How did you start lucid-dreaming?
The first step is to keep a journal of your dreams, so you can see themes. I have a lot of recurring dreams about doing gymnastics or being back at college. Now when I’m in these situations, I realize it’s a dream because I have no other reason to be there.
Is that all it takes?
No, definitely not. I have this app called Awoken; I set it to make a knocking sound every 20 minutes, 24 hours a day, and when it does, I look down at my hand to make sure I have five fingers—in my dreams, I have more or fewer. All my friends roll their eyes at me. They’re like, “You’re not dreaming!” But the knock makes this a habit, so that when I am dreaming, I’ll also look down at my hands. It took nine months to work. In one of my first lucid dreams, I was climbing out of a window and I looked down at my hand and I had seven fingers. And I was really, really excited—like, Oh my God, I’m dreaming! Then the whole thing crumbled. I woke myself up.
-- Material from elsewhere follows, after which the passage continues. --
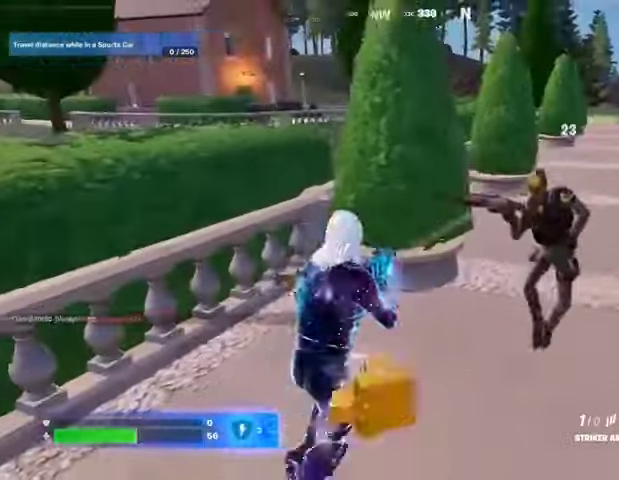
{"buttons": [], "left_stick": "down-left", "right_stick": "center", "events": [[33, "right_stick", "center"], [100, "left_stick", "down-left"], [200, "SQUARE", "down"], [300, "SQUARE", "up"]]}
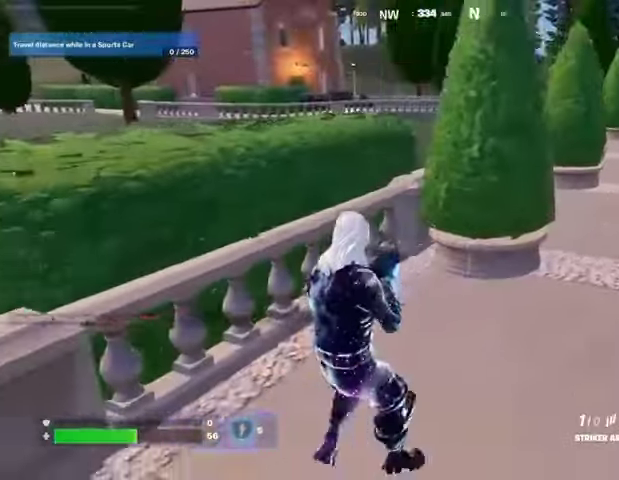
{"buttons": [], "left_stick": "right", "right_stick": "center", "events": [[200, "right_stick", "right"], [267, "CROSS", "down"], [267, "left_stick", "down-right"], [333, "left_stick", "right"], [367, "CROSS", "up"], [400, "right_stick", "center"]]}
What happens now in your dreams?
I fly a lot. Sometimes when I realize I’m dreaming, I’ll start uncontrollably floating in the air.
I thought the whole point was to control everything.
If I have a nightmare or something, I can very quickly turn the situation around. But mostly, I don’t create the settings; I just navigate in them. It’s always interesting talking to my dream characters. I was in Spain once in a dream, and really bummed that the sun was setting. Then I found this guy who showed me a trick—I kind of squinted up at the sky and pointed my finger and dragged the sun back up.
Do you use your dreams for wish fulfillment?
If it’s a sexy dream, whatever—I think it’s more interesting to explore these insane and complex worlds that your mind builds every night.
So is there any larger point to all this? Or is it just fun?
For me it’s self-exploration and self-discovery. If you can have control over your dream, you can have control over your waking reality as well.